ACTION ITEM ▸ Copy every line of the listing below exactly as it appears, leaving out the picture markers.

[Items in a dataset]
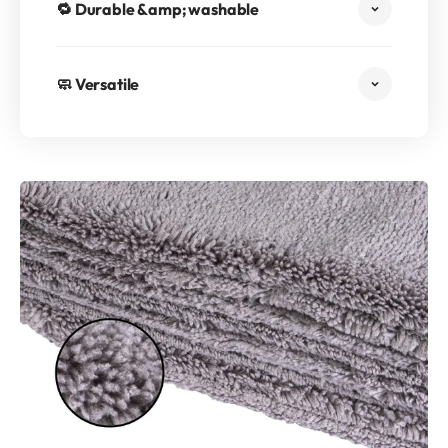
🔁 Durable &amp; washable
🧼 Versatile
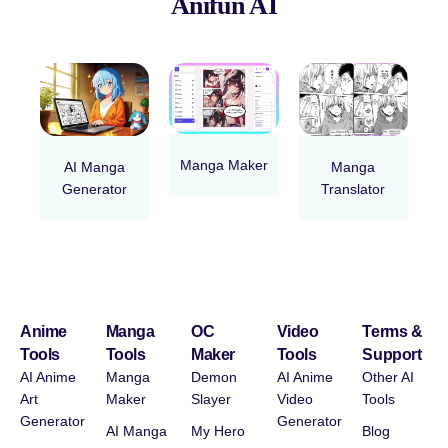
Anifun AI
Manga Maker
AI Manga
Manga
Generator
Translator
Anime
Manga
OC
Video
Terms &
Tools
Tools
Maker
Tools
Support
AI Anime
Manga
Demon
AI Anime
Other AI
Art
Maker
Slayer
Video
Tools
Generator
Generator
AI Manga
My Hero
Blog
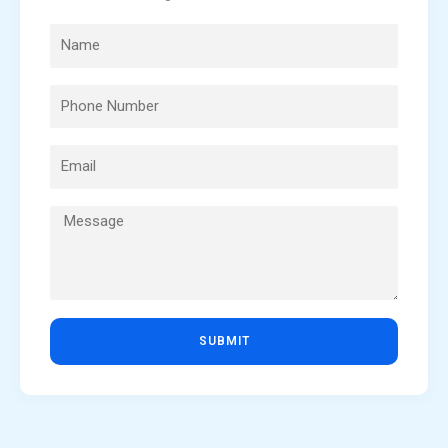
SUBMIT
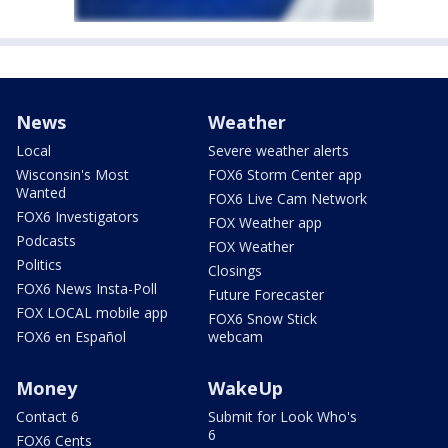
News
Weather
Local
Severe weather alerts
Wisconsin's Most
FOX6 Storm Center app
Wanted
FOX6 Live Cam Network
FOX6 Investigators
FOX Weather app
Podcasts
FOX Weather
Politics
Closings
FOX6 News Insta-Poll
Future Forecaster
FOX LOCAL mobile app
FOX6 Snow Stick
FOX6 en Español
webcam
Money
WakeUp
Contact 6
Submit for Look Who's
6
FOX6 Cents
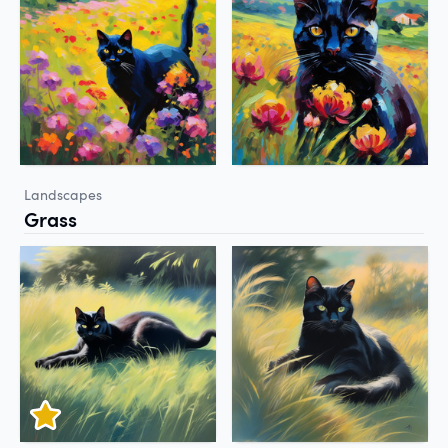
Landscapes
Grass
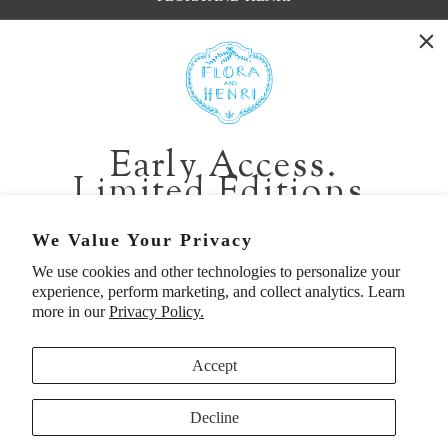
WASHINGTON:
401 1st Ave South, Seattle WA 98104
CALIFORNIA:
Early Access.
2229 Larkspur Landing Cir, Larkspur CA 94939
Limited Editions.
p. 888-749-9698
e. info@florahenri.com
Be first in line for short-run collections and rare
We Value Your Privacy
pieces. Plus, enjoy 10% off your first order.
We use cookies and other technologies to personalize your
Quick Links
Our Policies
experience, perform marketing, and collect analytics. Learn
Email
more in our
Privacy Policy.
Accept
First Name
Decline
UNITED STATES (USD $)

TASK OUTPUT ▸
🔁 Durable &amp; washable
🧼 Versatile
Anifun AI
Manga Maker
AI Manga
Manga
Generator
Translator
Anime
Manga
OC
Video
Terms &
Tools
Tools
Maker
Tools
Support
AI Anime
Manga
Demon
AI Anime
Other AI
Art
Maker
Slayer
Video
Tools
Generator
Generator
AI Manga
My Hero
Blog
SUBMIT
News
Weather
Local
Severe weather alerts
Wisconsin's Most
FOX6 Storm Center app
Wanted
FOX6 Live Cam Network
FOX6 Investigators
FOX Weather app
Podcasts
FOX Weather
Politics
Closings
FOX6 News Insta-Poll
Future Forecaster
FOX LOCAL mobile app
FOX6 Snow Stick
FOX6 en Español
webcam
Money
WakeUp
Contact 6
Submit for Look Who's
6
FOX6 Cents
Landscapes
Grass
WASHINGTON:
401 1st Ave South, Seattle WA 98104
CALIFORNIA:
Early Access.
2229 Larkspur Landing Cir, Larkspur CA 94939
Limited Editions.
p. 888-749-9698
e. info@florahenri.com
Be first in line for short-run collections and rare
We Value Your Privacy
pieces. Plus, enjoy 10% off your first order.
We use cookies and other technologies to personalize your
Quick Links
Our Policies
experience, perform marketing, and collect analytics. Learn
Email
more in our
Privacy Policy.
Accept
First Name
Decline
UNITED STATES (USD $)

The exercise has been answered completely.